• _About this task_: Look through the material beneath and copy each line with the word "Foot".

• _Given entries_:
---
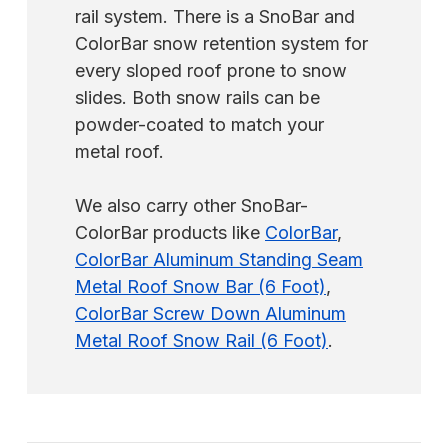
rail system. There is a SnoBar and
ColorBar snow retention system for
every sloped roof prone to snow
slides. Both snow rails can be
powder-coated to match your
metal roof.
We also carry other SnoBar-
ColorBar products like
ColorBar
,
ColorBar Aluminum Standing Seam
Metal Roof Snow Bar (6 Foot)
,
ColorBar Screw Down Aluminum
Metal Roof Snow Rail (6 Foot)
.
---
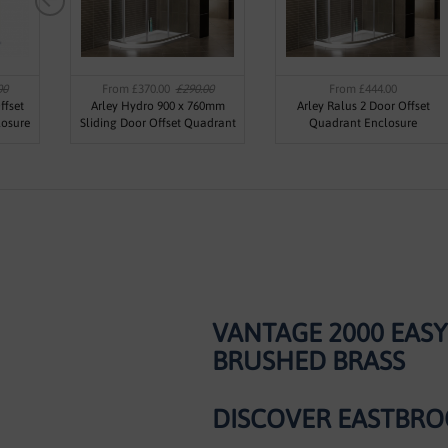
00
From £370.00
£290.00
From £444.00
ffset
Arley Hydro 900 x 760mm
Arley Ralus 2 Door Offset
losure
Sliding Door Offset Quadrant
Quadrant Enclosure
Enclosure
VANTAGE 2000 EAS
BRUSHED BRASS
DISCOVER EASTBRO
---
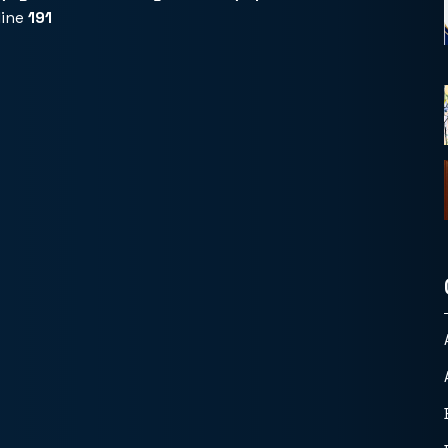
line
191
---
• _Reply_:
Metal Roof Snow Bar (6 Foot)
Metal Roof Snow Rail (6 Foot)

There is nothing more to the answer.